▸ Provided passage
####

# ~*~Heatherette Makeover 3/20!~*~



## GlamYOURUs (Mar 20, 2008)

Magarita has done her magic once again ladies and gents....

* FACE:*
Studio Moisture Fix 
Prep & Prime
Fix +
Studio Stick Foundation NC35
Alpha Girl BP
Eversun BB


* EYES:*
Layin' Low p/p (base)
Trio 1 (all 3 colors used)
Brown Script e/s (crease)
Dark Edge e/s (brows)
Dual Edge Eye Pencil in Black Funk/Pop Blue
Reflects Gold
Blacktrack f/l
Bootblack liquid liner
Zoomlash in zoomblack
Smolder Eye Kohl
She's Good Falsies (dupe of #7 with glitter)

*LIPS:
*Creamola l/l
Lollipop Loving l/s
Sock Hop l/g




















































Hope you like it, I know I do!!


----------



## foxytnns (Mar 20, 2008)

Love the eyes, you look beautiful!


----------



## Lipglass*Lover* (Mar 20, 2008)

*~*Pretty!!!*~*


----------



## christineeee_ (Mar 20, 2008)

gorgeous!!


----------



## SoSoAmazin (Mar 20, 2008)

Absolutely Stunning!


----------



## trollydolly (Mar 20, 2008)

stunning! love the lashes


----------



## alwaysbella (Mar 20, 2008)

sooooooooo pretty!!!!!!!! cant wait to have mine tomorrow


----------



## fjc62701 (Mar 20, 2008)

Your makeup looks very nice. Good job on the eyes. I ordered she's bad lashes. I think I'm gonna have to order she's good too. You guys are so bad I'm gonne be broke for like ever..


----------



## russia1000 (Mar 20, 2008)

That looks amazing!!!


----------



## Hilly (Mar 20, 2008)

wow!!! that is awesome!!


----------



## browneyedbaby (Mar 20, 2008)

Really gorgeous!


----------



## AudreyNicole (Mar 20, 2008)

####

[Recorded data]
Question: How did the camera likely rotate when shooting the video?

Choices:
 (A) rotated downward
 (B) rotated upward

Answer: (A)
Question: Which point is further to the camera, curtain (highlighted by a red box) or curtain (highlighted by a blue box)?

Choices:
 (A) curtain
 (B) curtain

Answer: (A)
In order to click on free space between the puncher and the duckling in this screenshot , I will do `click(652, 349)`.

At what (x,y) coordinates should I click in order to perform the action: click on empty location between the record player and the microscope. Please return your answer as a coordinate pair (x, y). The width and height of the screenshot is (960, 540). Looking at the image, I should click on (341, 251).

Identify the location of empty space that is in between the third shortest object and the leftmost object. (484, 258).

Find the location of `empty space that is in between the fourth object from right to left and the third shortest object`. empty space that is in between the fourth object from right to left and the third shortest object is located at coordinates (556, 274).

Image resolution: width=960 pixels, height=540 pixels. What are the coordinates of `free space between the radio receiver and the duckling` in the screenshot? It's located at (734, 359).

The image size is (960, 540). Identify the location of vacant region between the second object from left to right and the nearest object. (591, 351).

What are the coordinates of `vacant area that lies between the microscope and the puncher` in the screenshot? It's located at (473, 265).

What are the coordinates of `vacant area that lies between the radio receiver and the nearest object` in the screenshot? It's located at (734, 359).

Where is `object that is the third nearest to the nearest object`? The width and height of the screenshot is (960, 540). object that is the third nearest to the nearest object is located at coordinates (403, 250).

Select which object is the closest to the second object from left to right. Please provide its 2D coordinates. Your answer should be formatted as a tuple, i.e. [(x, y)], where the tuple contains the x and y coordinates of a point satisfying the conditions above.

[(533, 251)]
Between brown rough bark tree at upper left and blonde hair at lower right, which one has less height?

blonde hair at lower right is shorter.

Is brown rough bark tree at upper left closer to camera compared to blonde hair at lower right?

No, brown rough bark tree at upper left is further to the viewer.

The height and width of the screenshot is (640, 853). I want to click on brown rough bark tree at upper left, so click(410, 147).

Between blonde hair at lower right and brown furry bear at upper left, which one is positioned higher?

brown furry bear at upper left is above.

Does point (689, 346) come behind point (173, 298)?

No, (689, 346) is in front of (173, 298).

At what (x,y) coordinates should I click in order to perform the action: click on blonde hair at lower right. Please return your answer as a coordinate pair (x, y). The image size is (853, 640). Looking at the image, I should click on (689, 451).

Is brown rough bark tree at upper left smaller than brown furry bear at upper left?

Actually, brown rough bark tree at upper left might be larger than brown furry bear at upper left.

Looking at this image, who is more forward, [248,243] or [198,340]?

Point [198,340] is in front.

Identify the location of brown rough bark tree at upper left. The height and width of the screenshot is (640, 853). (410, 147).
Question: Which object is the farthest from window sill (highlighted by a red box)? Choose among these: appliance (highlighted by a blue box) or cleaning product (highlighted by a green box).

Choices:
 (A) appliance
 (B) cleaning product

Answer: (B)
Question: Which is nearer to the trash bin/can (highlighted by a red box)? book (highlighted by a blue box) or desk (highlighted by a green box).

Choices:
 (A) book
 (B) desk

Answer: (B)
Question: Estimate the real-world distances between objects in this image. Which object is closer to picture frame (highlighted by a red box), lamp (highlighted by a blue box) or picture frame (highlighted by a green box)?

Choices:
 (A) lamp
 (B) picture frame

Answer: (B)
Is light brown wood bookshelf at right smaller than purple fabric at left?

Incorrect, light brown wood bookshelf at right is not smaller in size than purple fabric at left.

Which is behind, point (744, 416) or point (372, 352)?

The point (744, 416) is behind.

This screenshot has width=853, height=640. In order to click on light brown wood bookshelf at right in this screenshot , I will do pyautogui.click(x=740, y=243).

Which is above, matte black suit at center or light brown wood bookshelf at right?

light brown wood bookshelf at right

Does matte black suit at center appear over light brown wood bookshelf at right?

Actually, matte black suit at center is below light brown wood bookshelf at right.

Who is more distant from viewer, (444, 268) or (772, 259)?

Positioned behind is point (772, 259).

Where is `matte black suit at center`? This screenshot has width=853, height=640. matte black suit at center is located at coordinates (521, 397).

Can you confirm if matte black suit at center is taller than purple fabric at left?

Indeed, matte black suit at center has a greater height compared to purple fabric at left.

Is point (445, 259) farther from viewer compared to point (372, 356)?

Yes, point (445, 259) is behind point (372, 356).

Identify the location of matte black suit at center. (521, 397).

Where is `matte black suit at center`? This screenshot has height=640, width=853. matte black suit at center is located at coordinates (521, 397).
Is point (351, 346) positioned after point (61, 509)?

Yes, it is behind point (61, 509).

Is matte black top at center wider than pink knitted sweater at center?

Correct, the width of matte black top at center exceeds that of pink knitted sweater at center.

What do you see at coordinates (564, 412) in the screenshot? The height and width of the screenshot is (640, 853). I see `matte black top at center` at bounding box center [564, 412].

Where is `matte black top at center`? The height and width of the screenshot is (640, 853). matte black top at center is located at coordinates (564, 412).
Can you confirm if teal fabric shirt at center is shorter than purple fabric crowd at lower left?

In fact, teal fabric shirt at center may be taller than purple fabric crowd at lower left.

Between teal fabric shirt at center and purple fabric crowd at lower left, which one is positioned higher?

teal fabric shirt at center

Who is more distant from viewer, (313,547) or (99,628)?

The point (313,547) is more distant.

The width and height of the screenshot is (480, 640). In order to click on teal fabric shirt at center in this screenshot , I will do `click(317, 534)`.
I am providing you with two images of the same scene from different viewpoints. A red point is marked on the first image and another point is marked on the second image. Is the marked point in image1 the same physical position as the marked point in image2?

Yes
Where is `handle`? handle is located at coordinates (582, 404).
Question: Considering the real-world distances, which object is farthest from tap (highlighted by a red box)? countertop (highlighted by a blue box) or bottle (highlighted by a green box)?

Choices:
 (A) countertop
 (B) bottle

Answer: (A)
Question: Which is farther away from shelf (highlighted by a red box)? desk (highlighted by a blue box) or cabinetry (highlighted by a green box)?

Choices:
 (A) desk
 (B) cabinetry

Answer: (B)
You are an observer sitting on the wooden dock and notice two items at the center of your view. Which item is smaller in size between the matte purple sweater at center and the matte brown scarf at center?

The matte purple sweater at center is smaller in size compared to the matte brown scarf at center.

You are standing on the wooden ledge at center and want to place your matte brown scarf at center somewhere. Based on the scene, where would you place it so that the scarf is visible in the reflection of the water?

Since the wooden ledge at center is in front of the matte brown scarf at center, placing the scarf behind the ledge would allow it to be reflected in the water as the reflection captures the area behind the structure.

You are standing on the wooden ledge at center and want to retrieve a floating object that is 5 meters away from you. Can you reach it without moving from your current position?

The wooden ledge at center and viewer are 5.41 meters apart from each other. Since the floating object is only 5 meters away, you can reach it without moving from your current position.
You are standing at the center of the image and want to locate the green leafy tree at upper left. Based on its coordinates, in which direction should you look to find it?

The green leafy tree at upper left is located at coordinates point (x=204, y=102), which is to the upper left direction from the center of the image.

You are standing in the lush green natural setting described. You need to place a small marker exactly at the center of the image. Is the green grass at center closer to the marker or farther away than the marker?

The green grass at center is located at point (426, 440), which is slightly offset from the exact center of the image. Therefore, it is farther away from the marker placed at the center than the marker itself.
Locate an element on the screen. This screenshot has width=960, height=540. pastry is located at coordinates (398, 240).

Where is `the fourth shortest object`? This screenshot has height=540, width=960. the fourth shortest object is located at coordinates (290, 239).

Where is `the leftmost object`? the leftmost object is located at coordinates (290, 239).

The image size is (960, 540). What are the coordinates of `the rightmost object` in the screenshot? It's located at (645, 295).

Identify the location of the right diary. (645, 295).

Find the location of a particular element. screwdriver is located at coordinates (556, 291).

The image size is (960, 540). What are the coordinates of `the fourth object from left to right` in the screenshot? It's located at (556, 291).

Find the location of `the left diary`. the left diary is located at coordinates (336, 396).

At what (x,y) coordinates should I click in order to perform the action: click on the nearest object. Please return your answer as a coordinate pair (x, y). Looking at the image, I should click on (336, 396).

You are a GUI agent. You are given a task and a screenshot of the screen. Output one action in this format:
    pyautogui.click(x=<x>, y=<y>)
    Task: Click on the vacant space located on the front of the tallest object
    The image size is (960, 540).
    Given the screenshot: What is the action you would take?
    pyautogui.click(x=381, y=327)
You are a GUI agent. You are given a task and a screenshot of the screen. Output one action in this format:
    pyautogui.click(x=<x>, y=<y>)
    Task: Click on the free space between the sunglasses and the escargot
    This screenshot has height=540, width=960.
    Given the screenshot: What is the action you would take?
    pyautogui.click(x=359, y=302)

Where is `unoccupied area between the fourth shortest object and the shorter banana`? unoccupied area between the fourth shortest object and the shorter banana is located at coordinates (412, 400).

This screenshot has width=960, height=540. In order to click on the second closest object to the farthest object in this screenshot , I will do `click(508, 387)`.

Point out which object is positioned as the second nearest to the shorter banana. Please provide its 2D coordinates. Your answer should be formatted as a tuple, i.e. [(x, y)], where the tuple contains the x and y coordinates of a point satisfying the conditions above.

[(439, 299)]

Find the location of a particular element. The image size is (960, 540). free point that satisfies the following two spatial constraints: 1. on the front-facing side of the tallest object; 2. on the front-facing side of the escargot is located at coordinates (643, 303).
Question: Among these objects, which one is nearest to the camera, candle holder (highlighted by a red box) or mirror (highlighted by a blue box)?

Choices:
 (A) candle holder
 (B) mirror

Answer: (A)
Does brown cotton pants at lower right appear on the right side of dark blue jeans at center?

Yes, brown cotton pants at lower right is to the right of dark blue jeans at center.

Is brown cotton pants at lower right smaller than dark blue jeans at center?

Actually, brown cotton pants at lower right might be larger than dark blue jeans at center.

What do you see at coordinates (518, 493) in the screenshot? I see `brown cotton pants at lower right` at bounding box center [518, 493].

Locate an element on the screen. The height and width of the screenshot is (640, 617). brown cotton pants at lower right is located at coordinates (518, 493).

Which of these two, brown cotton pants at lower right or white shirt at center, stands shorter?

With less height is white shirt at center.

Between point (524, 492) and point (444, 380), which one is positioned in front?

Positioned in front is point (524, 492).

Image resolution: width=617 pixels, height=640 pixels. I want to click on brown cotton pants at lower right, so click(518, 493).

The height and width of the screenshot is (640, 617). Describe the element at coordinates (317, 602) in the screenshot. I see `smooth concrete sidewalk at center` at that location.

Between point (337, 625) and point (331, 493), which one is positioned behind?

####

▸ Exercise goal
In the forum thread, shorten the paragraph that begins "Your makeup looks very nice." and keep its main facts. Rely on the forum thread alone.

▸ Written solution
The makeup looks nice, especially the eyes. The writer has ordered She's Bad lashes, expects to order She's Good too, and jokes that the group will leave them broke forever.